There’s going to be a lot of changes besides just the visual, but I don’t want to ruin the surprise. Even though The Motion Picture is a polarizing film with most fans considering it a slow-moving mess, there are many, like myself, who really dig it. To those who hold the film sacrosanct, know that I do love it. That’s why I want to play with it. Shitty things you hate just aren’t worth the effort. For the rest of you, maybe this will give you a new appreciation of the slow-moving mess.
Otto, Browne is too ugly compared to Turman, and he’s a bit overrated anyway.
I might check this out, but I think that getting rid of Collins is the least of this movie’s worries; the story that should’ve been told on screen, Planet Of The Titans, is worlds better than that of The Motion Picture, which is still (IMHO) a big bowl of watery tasteless slop (flying through sections of alien starship just to reach an old late 20th/early 21st century probe from Earth that had been converted to be…a giant ship is not entertainment, no matter how people want to spin it [hey, if people still want to blast Suicide Squad, I can blast this movie-at least Suicide Squad was entertaining, and it earned a ton of money at the box office for that very same reason, popular failure or not.]) The movie tries to be like 2001: A Space Odyssey, but it doesn’t work in any way like that classic at all, and it proves (unfortunately) that Gene Roddenberry was past his prime, and then some when he wrote the script and the novelization of the script.
I really like your sketch of Bones! I know you have all sorts of different story ideas and plans, but it makes wish “what happened to McCoy in those first few years after he was ‘drafted'” is part of it.

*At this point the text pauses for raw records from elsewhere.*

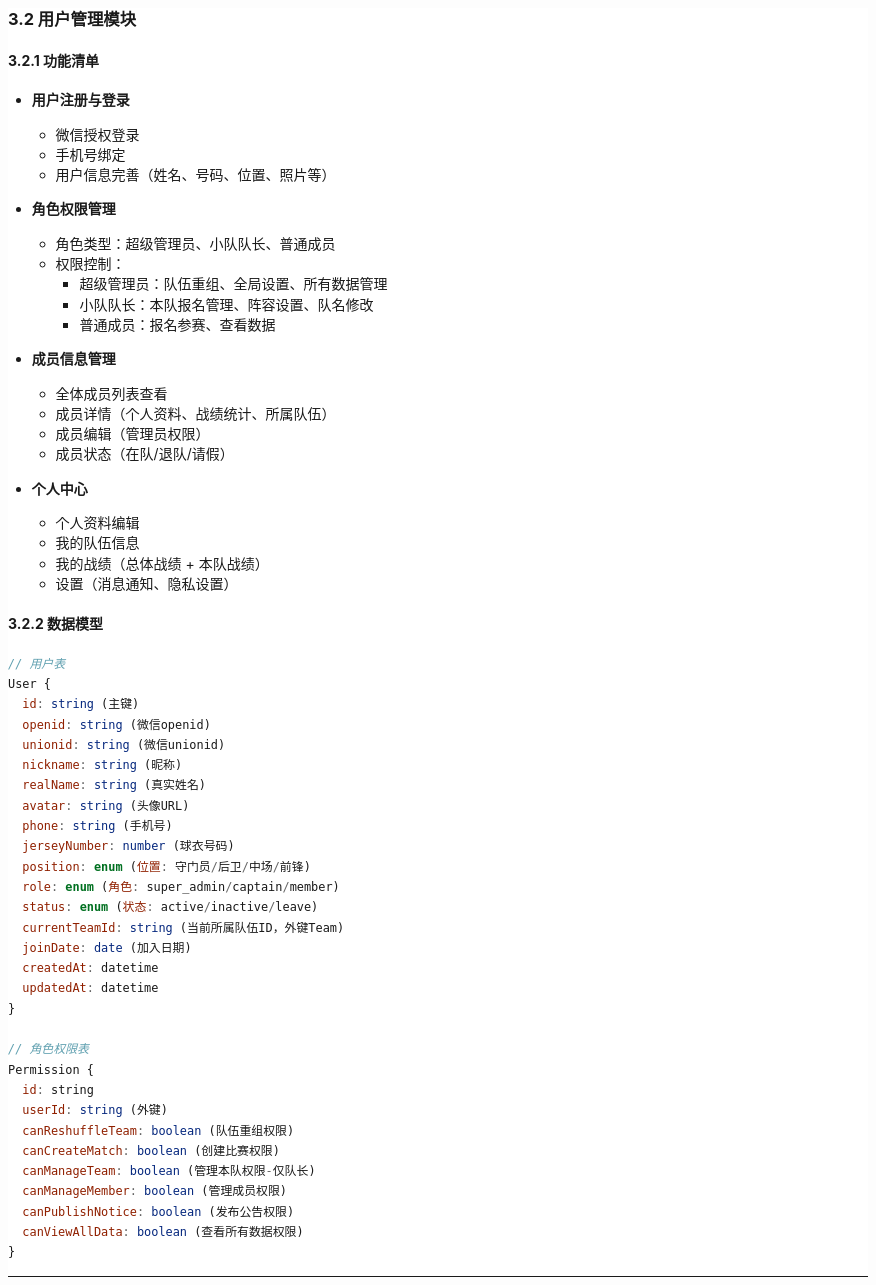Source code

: 
### 3.2 用户管理模块

#### 3.2.1 功能清单
- **用户注册与登录**
  - 微信授权登录
  - 手机号绑定
  - 用户信息完善（姓名、号码、位置、照片等）

- **角色权限管理**
  - 角色类型：超级管理员、小队队长、普通成员
  - 权限控制：
    - 超级管理员：队伍重组、全局设置、所有数据管理
    - 小队队长：本队报名管理、阵容设置、队名修改
    - 普通成员：报名参赛、查看数据

- **成员信息管理**
  - 全体成员列表查看
  - 成员详情（个人资料、战绩统计、所属队伍）
  - 成员编辑（管理员权限）
  - 成员状态（在队/退队/请假）

- **个人中心**
  - 个人资料编辑
  - 我的队伍信息
  - 我的战绩（总体战绩 + 本队战绩）
  - 设置（消息通知、隐私设置）

#### 3.2.2 数据模型
```javascript
// 用户表
User {
  id: string (主键)
  openid: string (微信openid)
  unionid: string (微信unionid)
  nickname: string (昵称)
  realName: string (真实姓名)
  avatar: string (头像URL)
  phone: string (手机号)
  jerseyNumber: number (球衣号码)
  position: enum (位置: 守门员/后卫/中场/前锋)
  role: enum (角色: super_admin/captain/member)
  status: enum (状态: active/inactive/leave)
  currentTeamId: string (当前所属队伍ID，外键Team)
  joinDate: date (加入日期)
  createdAt: datetime
  updatedAt: datetime
}

// 角色权限表
Permission {
  id: string
  userId: string (外键)
  canReshuffleTeam: boolean (队伍重组权限)
  canCreateMatch: boolean (创建比赛权限)
  canManageTeam: boolean (管理本队权限-仅队长)
  canManageMember: boolean (管理成员权限)
  canPublishNotice: boolean (发布公告权限)
  canViewAllData: boolean (查看所有数据权限)
}
```

---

Looking forward to this. I too have a love-hate relationship with TMP and booting Collins is an A+ move.
I still think this is an odd source to choose to work from, but I’m looking forward to seeing how you fix it. Because it does need a lot of fixing. Replacing Collins is a great start.
Also, your Kirk sketch looks a bit like Christopher Walken, which I heartily approve of. 😉
Good morning!
Just occurred to me, given what happens to Decker at the end of TMP, might they have wanted to cast a “disposable” actor?
Looking at the casting sheets for both Phase II and TMP Deckers they were all the same kind of meh. Whatever the reason Collins was chosen, I wouldn’t want to draw a hair on his head considering his admitted past.
I hear ya, and if you have to retcast Matt, I nominate Roscoe Lee Browne.